Foreign Soil
Tomorrow, Suzanne will be sworn in as a Peace Corps volunteer. Her two-and-a-half-month training program is over. She has improved her French and begun Bariba. She’s taught students at a model school and learned that when Beninese children want to get their teacher’s attention, they snap their fingers and say, “Madame! Madame!” The day after tomorrow she begins the two-day trip to the village in the northern part of the country where she’ll spend much of the next two years.
As she leaves behind the seacoast, the airport and other easy forms of egress, I worry about her more. But I trust that her training has been true and useful — and that she will temper her kindness with common sense.

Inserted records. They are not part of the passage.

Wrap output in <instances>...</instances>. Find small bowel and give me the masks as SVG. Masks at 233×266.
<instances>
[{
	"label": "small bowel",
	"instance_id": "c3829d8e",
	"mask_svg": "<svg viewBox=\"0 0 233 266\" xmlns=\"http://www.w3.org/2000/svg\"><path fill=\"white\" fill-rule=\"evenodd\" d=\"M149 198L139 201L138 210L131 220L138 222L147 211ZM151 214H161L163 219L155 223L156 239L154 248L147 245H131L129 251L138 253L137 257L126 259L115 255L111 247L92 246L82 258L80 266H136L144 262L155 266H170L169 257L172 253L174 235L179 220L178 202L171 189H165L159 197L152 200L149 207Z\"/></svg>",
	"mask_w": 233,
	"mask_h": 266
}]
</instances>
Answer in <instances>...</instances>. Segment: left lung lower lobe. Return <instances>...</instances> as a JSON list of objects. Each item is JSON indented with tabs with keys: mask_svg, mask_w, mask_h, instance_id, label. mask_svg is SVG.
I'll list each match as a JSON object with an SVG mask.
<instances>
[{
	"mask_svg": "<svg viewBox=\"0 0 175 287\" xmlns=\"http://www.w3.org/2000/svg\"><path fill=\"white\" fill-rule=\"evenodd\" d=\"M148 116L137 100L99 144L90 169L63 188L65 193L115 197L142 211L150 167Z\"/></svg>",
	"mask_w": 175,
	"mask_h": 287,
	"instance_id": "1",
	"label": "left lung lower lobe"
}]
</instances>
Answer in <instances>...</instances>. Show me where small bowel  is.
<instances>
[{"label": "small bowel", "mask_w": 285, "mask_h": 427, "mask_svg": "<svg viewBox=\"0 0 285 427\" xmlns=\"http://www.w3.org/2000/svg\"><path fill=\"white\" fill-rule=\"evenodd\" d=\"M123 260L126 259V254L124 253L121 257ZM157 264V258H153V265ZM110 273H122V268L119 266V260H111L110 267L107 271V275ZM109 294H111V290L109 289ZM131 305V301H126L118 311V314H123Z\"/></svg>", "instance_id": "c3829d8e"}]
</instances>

I think of these things even more after the killing of four Americans, including Ambassador Chris Stevens, at the U.S. Consulate in Benghazi. Although there have certainly been enough world events to convince me otherwise (especially the Iran hostage crisis), I persist in thinking of embassies and consulates as safe havens, as foreign soil, our soil, in the host countries.
Now that feeling of safety and ease has been violated. That doesn’t mean I’m going to let these feelings get the better of me. Ambassador Stevens was a former Peace Corps volunteer. He wasn’t afraid of “rough” travel, of arriving in Libya (then still in the throes of revolution) on a cargo ship. I still believe in the “peace” in Peace Corps.
But world events are making that harder to do.